[Passage to read]
“We Promote Market–Driven IP Pledge Financing Mode”–An interview with Liu Zhengang, Director of the Beijing IP Office

2010/5/5Zhou Yi, China IP,[Comprehensive Reports]

At the end of 2008, the State Intellectual Property Office of the People’s Republic of China (SIPO) selected the first batch of pilot units for intellectual property pledge financing. By the end of this September, the second group had also been formally launched. In just a short year, the tide of IP pledge financing has expanded to the entire country. However, the governments are the main promoters behind the fast expansion of the new type of loan financing. They not only formulate policies, but also promote the development of pledge financing through various means. However, the pure market actions loom in the shadows of the governments.
From the outset of this year, China IP Magazine has reported on the developments of IP pledge financing in Beijing. Ever since 2007, the Beijing Intellectual Property Office (BJIPO) had begun to promote the development of IP pledge financing; until now, the total amount of pledge loans has exceeded 600 million Yuan, and pledged properties have begun to go beyond trademarks and patents.
On November 6, 2009, this magazine, in association with the IP channel of People’s Daily Online, held an exclusive interview with Liu Zhengang, Director of BJIPO.
China IP: What are the bases for a relatively early launch of IP pledge financing business in Beijing, in your view?
Liu Zhengang: As far as the greater background is concerned, IP pledge financing relates to social advancement, because since the entry into the information age, IP has assumed a more important role. To be specific, large foreign corporations have established two balanced and independent management systems in assets management, namely, management systems of tangible assets and intangible assets, both of which are able to bring new profits to the enterprises. With the development of reform and opening up in China, more and more IP have been accumulated to translate into some type of properties, thereby laying a foundation for the formation of IP pledge financing.
Surely, this is a great background. If it is necessary to be particularly concrete, there is a need for supporting institutions, such as assets appraisal institutions and legal appraisal institutions. Certainly, banks shall be able to accept the concept of intangible assets. In Beijing, there was demand and supporting institutions were also relatively adequate. Therefore, Beijing started the business relatively early in China.
China IP: At present we find that the IP pledge financing business has been conducted across the country. However, pledged properties seem to be very simple, they are all patents and trademarks. Are there any difficulties in copyright pledge financing?

[Things to do]
1. Rewrite the paragraph of the interview that begins "At the end of 2008" as a short list that keeps its main facts.
2. List every organization that the interview refers to by its proper name.

[Material provided]
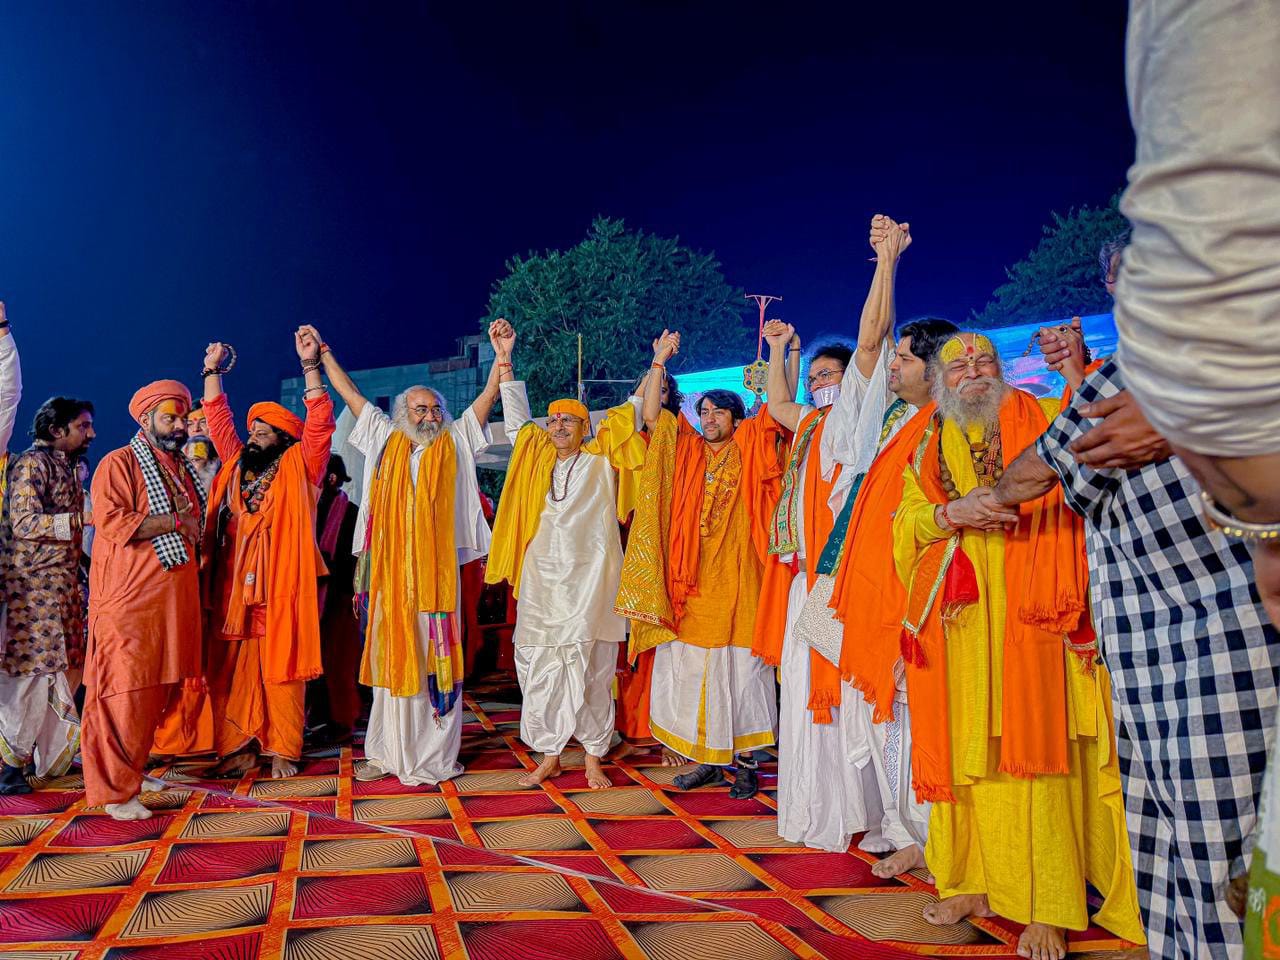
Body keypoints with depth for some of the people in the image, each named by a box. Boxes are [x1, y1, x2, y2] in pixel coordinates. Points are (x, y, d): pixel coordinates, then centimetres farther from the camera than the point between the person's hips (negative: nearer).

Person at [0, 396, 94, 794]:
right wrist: (84, 518, -21)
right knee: (33, 670, -7)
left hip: (63, 583, 9)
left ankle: (54, 753, 19)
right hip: (33, 584, -9)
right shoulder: (32, 463, -9)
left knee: (65, 668, 10)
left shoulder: (67, 467, 17)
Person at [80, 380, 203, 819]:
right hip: (129, 599, -7)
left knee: (161, 687, 8)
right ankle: (114, 790, -1)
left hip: (176, 597, 7)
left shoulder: (184, 469, 19)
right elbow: (110, 521, -18)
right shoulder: (119, 464, -4)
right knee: (125, 689, -7)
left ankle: (135, 768, 20)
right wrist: (174, 522, -13)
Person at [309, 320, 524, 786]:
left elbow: (489, 397, 0)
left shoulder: (454, 442, 7)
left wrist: (502, 358, -13)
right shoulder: (386, 440, 12)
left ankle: (434, 757, 7)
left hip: (436, 570, -2)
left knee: (436, 659, 0)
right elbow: (350, 393, 18)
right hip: (390, 571, 2)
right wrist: (323, 353, 18)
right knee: (392, 657, 8)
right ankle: (388, 752, 17)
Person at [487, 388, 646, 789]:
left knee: (590, 670, -1)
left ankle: (594, 758, 9)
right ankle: (550, 755, 15)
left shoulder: (600, 460, 5)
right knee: (540, 669, 3)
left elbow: (631, 412, 6)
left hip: (588, 579, -3)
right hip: (542, 579, 3)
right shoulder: (538, 459, 14)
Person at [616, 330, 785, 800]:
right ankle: (706, 760, 17)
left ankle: (743, 761, 11)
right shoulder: (686, 451, 11)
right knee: (690, 669, 6)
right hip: (690, 583, 3)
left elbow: (778, 408, -6)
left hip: (735, 581, -3)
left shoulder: (749, 449, 4)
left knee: (738, 669, 2)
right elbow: (651, 415, 6)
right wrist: (659, 360, 5)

[Outputs in order]
1.
- At the end of 2008, the State Intellectual Property Office (SIPO) chose the first batch of pilot units for IP pledge financing.
- By the end of September, a second group had been formally launched.
- Within a year, IP pledge financing spread across the whole country.
- Governments are the main promoters of this rapid expansion. They formulate policies and promote it by various other means.
- Purely market-driven actions remain in the shadow of the governments.

2.
- State Intellectual Property Office of the People's Republic of China (SIPO)
- China IP Magazine
- Beijing Intellectual Property Office (BJIPO)
- the IP channel of People's Daily Online